PROBLEM STATEMENT
Please convert the lines of the records starting at the line containing "## 🔄 **Ongoing Security Practices**" and ending at the line containing "- **Before mainnet:**" into a JSON list of strings, one string per line, with blank lines left out. Include both end lines.
----------------------------------------
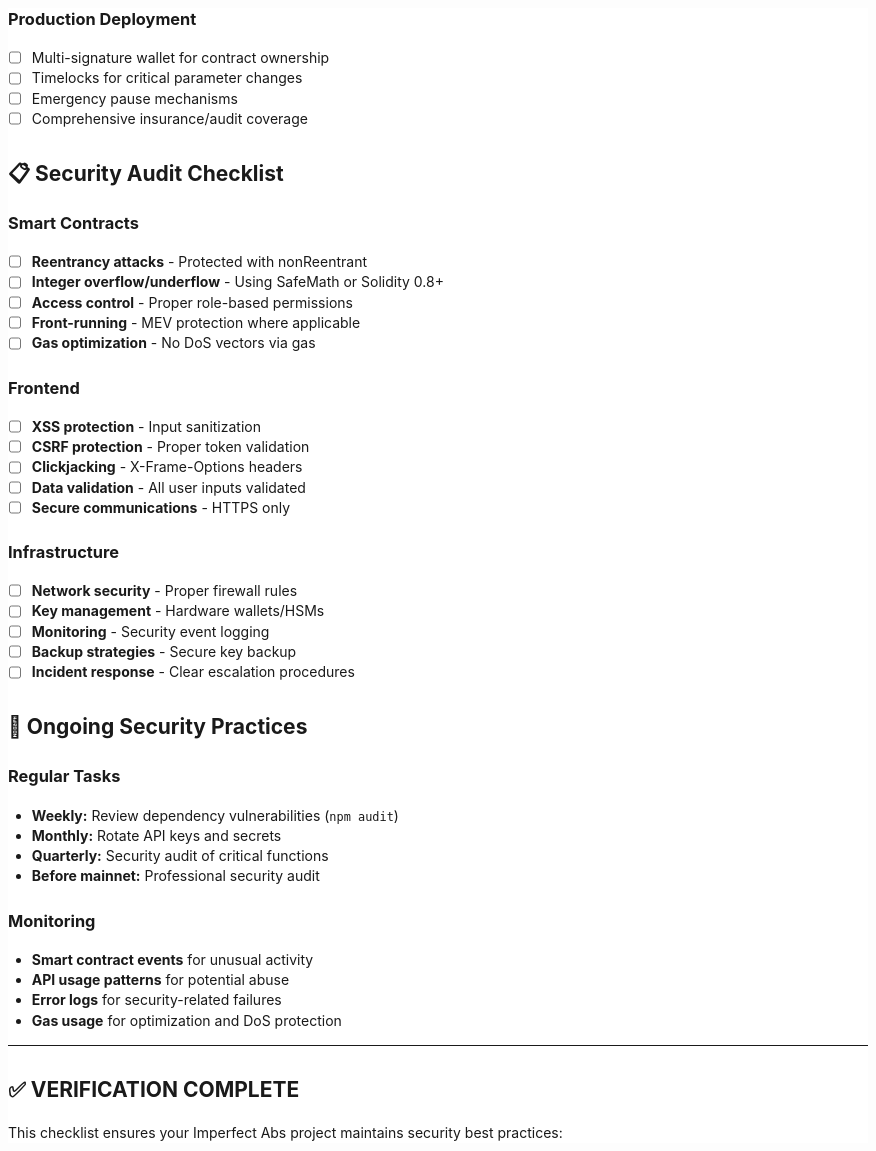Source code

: ### **Production Deployment**
- [ ] Multi-signature wallet for contract ownership
- [ ] Timelocks for critical parameter changes
- [ ] Emergency pause mechanisms
- [ ] Comprehensive insurance/audit coverage

## 📋 **Security Audit Checklist**

### **Smart Contracts**
- [ ] **Reentrancy attacks** - Protected with nonReentrant
- [ ] **Integer overflow/underflow** - Using SafeMath or Solidity 0.8+
- [ ] **Access control** - Proper role-based permissions
- [ ] **Front-running** - MEV protection where applicable
- [ ] **Gas optimization** - No DoS vectors via gas

### **Frontend**
- [ ] **XSS protection** - Input sanitization
- [ ] **CSRF protection** - Proper token validation
- [ ] **Clickjacking** - X-Frame-Options headers
- [ ] **Data validation** - All user inputs validated
- [ ] **Secure communications** - HTTPS only

### **Infrastructure**
- [ ] **Network security** - Proper firewall rules
- [ ] **Key management** - Hardware wallets/HSMs
- [ ] **Monitoring** - Security event logging
- [ ] **Backup strategies** - Secure key backup
- [ ] **Incident response** - Clear escalation procedures

## 🔄 **Ongoing Security Practices**

### **Regular Tasks**
- **Weekly:** Review dependency vulnerabilities (`npm audit`)
- **Monthly:** Rotate API keys and secrets
- **Quarterly:** Security audit of critical functions
- **Before mainnet:** Professional security audit

### **Monitoring**
- **Smart contract events** for unusual activity
- **API usage patterns** for potential abuse
- **Error logs** for security-related failures
- **Gas usage** for optimization and DoS protection

---

## ✅ **VERIFICATION COMPLETE**

This checklist ensures your Imperfect Abs project maintains security best practices:

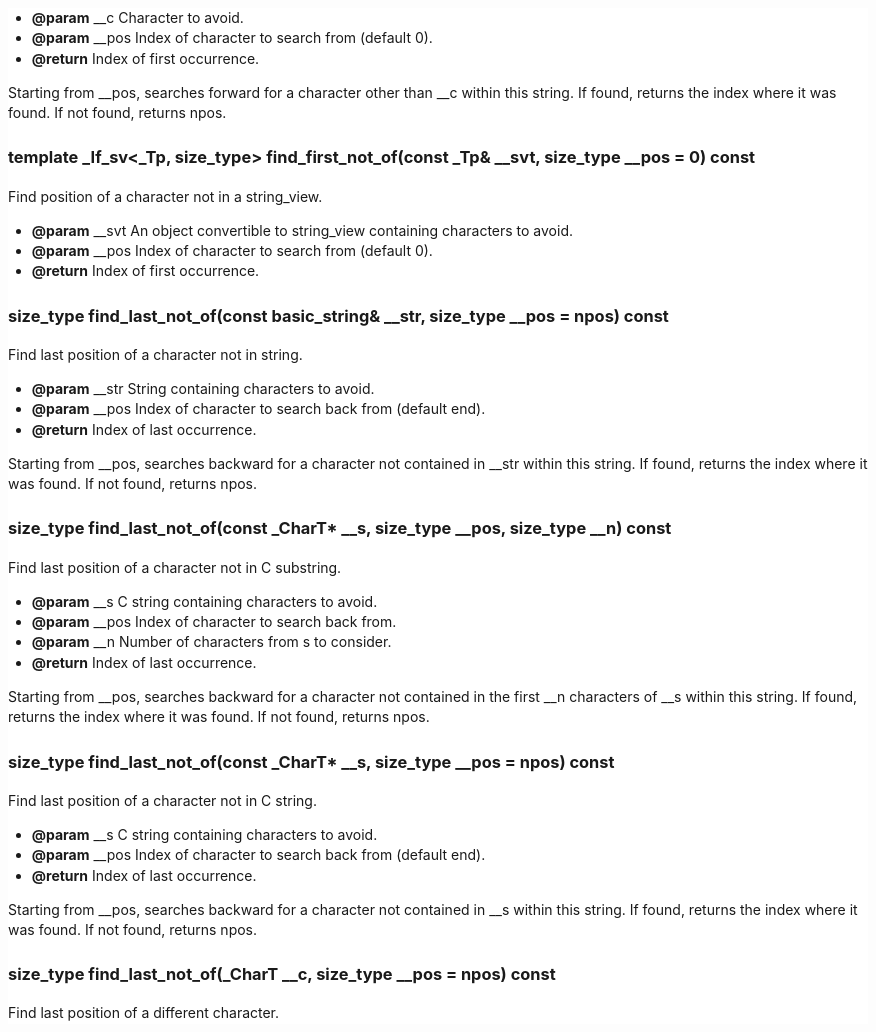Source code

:- **@param** __c  Character to avoid.
- **@param** __pos  Index of character to search from (default 0).
- **@return**  Index of first occurrence.

Starting from __pos, searches forward for a character other than __c within this string.
If found, returns the index where it was found.  If not found, returns npos.


### template<typename _Tp> _If_sv<_Tp, size_type> find_first_not_of(const _Tp& __svt, size_type __pos = 0) const
Find position of a character not in a string_view.

- **@param** __svt  An object convertible to string_view containing characters to avoid.
- **@param** __pos  Index of character to search from (default 0).
- **@return**  Index of first occurrence.


### size_type find_last_not_of(const basic_string& __str, size_type __pos = npos) const
Find last position of a character not in string.

- **@param** __str  String containing characters to avoid.
- **@param** __pos  Index of character to search back from (default end).
- **@return**  Index of last occurrence.

Starting from __pos, searches backward for a character not contained in __str within this string. 
If found, returns the index where it was found.  If not found, returns npos.


### size_type find_last_not_of(const _CharT* __s, size_type __pos, size_type __n) const
Find last position of a character not in C substring.

- **@param** __s  C string containing characters to avoid.
- **@param** __pos  Index of character to search back from.
- **@param** __n  Number of characters from s to consider.
- **@return**  Index of last occurrence.

Starting from __pos, searches backward for a character not contained in the first __n characters of __s within this string.
If found, returns the index where it was found.  If not found, returns npos.


### size_type find_last_not_of(const _CharT* __s, size_type __pos = npos) const
Find last position of a character not in C string.

- **@param** __s  C string containing characters to avoid.
- **@param** __pos  Index of character to search back from (default end).
- **@return**  Index of last occurrence.

Starting from __pos, searches backward for a character not contained in __s within this string. 
If found, returns the index where it was found. If not found, returns npos.


### size_type find_last_not_of(_CharT __c, size_type __pos = npos) const
Find last position of a different character.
----------------------------------------
ANSWER AREA
[
  "## 🔄 **Ongoing Security Practices**",
  "### **Regular Tasks**",
  "- **Weekly:** Review dependency vulnerabilities (`npm audit`)",
  "- **Monthly:** Rotate API keys and secrets",
  "- **Quarterly:** Security audit of critical functions",
  "- **Before mainnet:** Professional security audit"
]